For many seniors, taking medications is routine. But problems could arise if it is not part of a daily routine.

The World Health Organization says half of all adults do not take prescribed medications correctly, either because of overuse, underuse or misuse. That number is believed to be higher among seniors because nearly 30 percent of adults 65 and older take at least three prescription medications a day. So how can you successfully perform this juggling act?

"When people based their medications around an activity, they did pretty well," says Martha Sanders, a professor of occupational therapy at Quinnipiac University in Connecticut. Sanders and Tracy Van Oss, also a professor of occupational therapy at Quinnipiac, recently completed a study where they observed 149 seniors who take four or more medications daily.

Sanders and Van Oss found that when seniors incorporated medications into parts of their daily routine, there were fewer missteps. For example, if you brush your teeth first thing in the morning, keeping medications near your toothbrush provides a visual cue. Or, for those who always begin their day with a cup of coffee, keeping pills near the coffee maker provides a prompt. "You see the coffee, and that reminds you to take your medication," Sanders says.

→ Tasks to carry out
1. In the passage on seniors and medication routines, condense the paragraph beginning "Sanders and Van Oss found" into a shorter version that retains its main facts.
2. Write out the part of the passage on seniors and medication routines between "The World Health" and "this juggling act?", inclusive.

→ Supplied information
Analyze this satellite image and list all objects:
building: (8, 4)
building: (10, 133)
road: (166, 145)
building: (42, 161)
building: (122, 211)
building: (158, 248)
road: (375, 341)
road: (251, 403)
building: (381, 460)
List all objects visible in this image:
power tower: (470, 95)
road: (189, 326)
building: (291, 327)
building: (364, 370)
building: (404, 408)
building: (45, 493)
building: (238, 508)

--

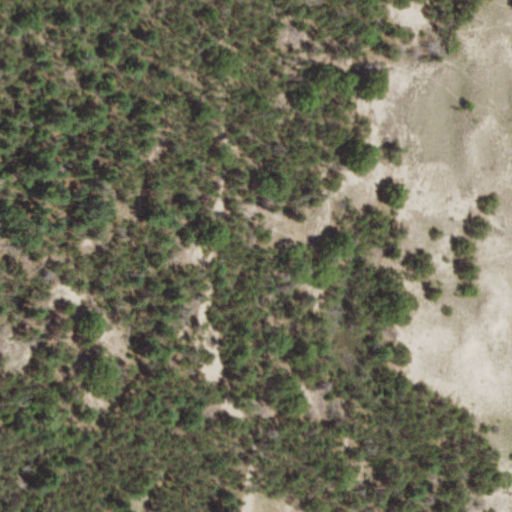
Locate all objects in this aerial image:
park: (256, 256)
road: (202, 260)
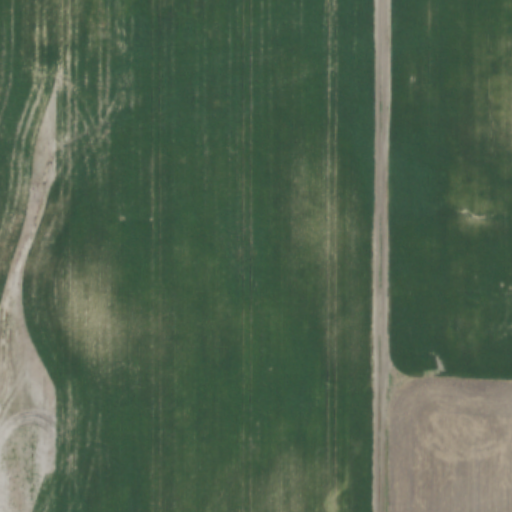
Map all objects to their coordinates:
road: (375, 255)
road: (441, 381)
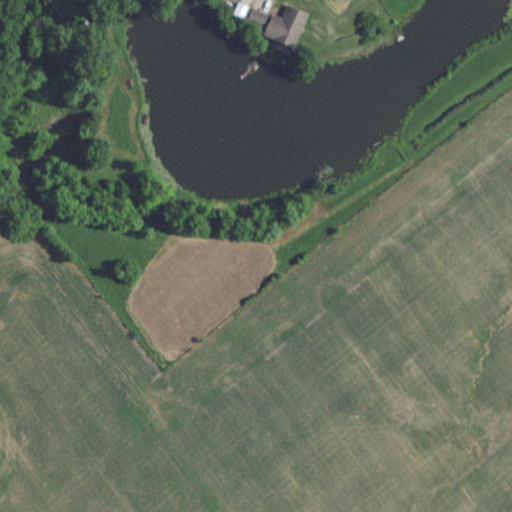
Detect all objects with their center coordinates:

==

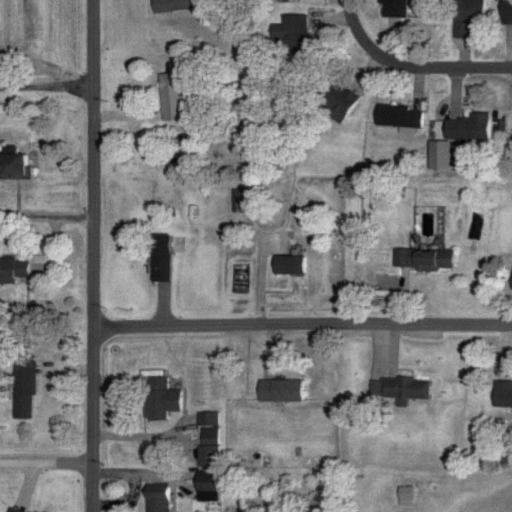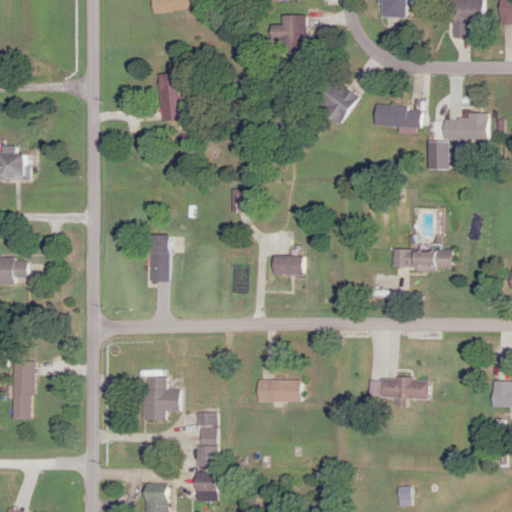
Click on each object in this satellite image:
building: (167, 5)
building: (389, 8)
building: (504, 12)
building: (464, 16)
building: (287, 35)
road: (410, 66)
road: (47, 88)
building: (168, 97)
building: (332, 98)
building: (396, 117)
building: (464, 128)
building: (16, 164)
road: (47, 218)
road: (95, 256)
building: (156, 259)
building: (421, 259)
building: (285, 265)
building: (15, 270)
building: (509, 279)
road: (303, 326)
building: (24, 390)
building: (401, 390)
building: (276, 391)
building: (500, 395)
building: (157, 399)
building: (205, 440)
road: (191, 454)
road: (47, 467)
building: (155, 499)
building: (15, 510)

→ Your responses
1. Sanders and Van Oss found that seniors made fewer missteps when they tied their medications to parts of their daily routine. Keeping pills near a toothbrush that is used first thing in the morning gives a visual cue. Keeping them near the coffee maker prompts those who start the day with coffee. As Sanders says, seeing the coffee reminds you to take your medication.

2.
The World Health Organization says half of all adults do not take prescribed medications correctly, either because of overuse, underuse or misuse. That number is believed to be higher among seniors because nearly 30 percent of adults 65 and older take at least three prescription medications a day. So how can you successfully perform this juggling act?